[Saved data entries]
--- START ---

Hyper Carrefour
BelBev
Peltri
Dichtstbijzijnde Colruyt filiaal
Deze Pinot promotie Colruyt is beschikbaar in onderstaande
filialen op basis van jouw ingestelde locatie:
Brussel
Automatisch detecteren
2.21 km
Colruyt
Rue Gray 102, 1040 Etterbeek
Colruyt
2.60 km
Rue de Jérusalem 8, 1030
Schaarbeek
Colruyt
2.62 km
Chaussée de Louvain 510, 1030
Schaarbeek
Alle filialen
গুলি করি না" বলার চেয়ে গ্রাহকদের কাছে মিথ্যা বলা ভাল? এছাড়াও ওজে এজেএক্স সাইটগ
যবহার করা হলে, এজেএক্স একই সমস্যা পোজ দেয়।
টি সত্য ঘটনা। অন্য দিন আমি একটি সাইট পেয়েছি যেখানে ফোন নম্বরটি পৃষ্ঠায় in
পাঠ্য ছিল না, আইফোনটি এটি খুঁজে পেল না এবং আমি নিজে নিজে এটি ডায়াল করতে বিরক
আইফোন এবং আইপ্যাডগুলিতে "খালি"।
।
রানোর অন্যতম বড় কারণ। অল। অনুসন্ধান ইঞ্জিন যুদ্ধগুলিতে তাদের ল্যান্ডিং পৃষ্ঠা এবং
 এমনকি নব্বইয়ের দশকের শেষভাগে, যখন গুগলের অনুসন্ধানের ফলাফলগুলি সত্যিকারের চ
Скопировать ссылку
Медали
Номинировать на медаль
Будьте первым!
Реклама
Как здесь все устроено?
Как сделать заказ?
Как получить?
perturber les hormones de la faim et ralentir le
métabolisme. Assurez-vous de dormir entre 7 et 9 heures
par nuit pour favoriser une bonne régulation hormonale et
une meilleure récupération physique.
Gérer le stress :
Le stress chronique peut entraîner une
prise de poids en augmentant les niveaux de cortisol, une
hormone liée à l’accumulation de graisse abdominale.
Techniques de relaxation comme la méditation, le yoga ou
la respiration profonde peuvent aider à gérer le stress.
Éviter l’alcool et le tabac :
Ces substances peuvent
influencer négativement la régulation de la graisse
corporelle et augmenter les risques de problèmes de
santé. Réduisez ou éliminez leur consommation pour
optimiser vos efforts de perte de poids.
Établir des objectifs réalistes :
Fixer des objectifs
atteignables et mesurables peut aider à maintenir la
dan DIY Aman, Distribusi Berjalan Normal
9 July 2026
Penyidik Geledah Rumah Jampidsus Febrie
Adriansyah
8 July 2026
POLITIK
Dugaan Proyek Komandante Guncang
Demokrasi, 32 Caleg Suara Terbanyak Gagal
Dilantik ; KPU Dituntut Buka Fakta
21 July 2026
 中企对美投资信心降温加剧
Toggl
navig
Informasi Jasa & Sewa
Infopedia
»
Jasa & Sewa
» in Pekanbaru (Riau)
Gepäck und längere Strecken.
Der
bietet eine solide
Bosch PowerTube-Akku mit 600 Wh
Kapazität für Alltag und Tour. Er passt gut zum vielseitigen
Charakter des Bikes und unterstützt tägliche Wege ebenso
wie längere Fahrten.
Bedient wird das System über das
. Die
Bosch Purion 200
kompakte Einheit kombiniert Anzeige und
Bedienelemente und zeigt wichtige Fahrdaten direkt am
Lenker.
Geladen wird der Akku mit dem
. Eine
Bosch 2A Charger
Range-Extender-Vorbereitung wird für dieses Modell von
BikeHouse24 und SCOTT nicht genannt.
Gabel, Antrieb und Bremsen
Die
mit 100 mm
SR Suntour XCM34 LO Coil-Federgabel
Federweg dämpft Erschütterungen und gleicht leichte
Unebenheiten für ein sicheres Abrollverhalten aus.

--- END ---
--- START ---

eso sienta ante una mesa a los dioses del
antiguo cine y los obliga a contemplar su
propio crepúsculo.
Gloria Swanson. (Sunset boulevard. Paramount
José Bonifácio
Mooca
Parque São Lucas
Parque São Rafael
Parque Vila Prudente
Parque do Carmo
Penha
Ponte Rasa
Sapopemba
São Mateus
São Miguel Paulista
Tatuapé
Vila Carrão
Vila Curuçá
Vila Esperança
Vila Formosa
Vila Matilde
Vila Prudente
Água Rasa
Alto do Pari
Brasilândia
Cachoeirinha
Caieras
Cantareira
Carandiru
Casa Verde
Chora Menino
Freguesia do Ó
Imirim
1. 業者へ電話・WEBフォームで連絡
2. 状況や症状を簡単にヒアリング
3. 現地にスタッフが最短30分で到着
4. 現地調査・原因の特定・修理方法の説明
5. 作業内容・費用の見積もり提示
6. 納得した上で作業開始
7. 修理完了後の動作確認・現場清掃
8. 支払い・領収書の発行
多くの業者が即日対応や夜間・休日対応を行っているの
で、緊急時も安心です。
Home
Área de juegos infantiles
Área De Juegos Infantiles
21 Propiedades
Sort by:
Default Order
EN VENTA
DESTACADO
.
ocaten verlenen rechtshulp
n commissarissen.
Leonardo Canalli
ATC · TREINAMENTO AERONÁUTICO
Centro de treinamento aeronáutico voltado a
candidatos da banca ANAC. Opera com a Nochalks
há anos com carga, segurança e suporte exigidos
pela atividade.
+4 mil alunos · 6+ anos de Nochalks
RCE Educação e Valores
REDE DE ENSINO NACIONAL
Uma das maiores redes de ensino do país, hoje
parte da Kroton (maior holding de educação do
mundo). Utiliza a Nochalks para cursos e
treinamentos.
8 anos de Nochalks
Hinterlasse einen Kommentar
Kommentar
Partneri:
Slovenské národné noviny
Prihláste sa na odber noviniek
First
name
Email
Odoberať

--- END ---

Task to carry out -
Write out the rows from the line containing "Hyper Carrefour" through the line containing "Alle filialen", replacing every "Schaarbeek" with "Schaerbeek" and keeping everything else the same.

Solution -
Hyper Carrefour
BelBev
Peltri
Dichtstbijzijnde Colruyt filiaal
Deze Pinot promotie Colruyt is beschikbaar in onderstaande
filialen op basis van jouw ingestelde locatie:
Brussel
Automatisch detecteren
2.21 km
Colruyt
Rue Gray 102, 1040 Etterbeek
Colruyt
2.60 km
Rue de Jérusalem 8, 1030
Schaerbeek
Colruyt
2.62 km
Chaussée de Louvain 510, 1030
Schaerbeek
Alle filialen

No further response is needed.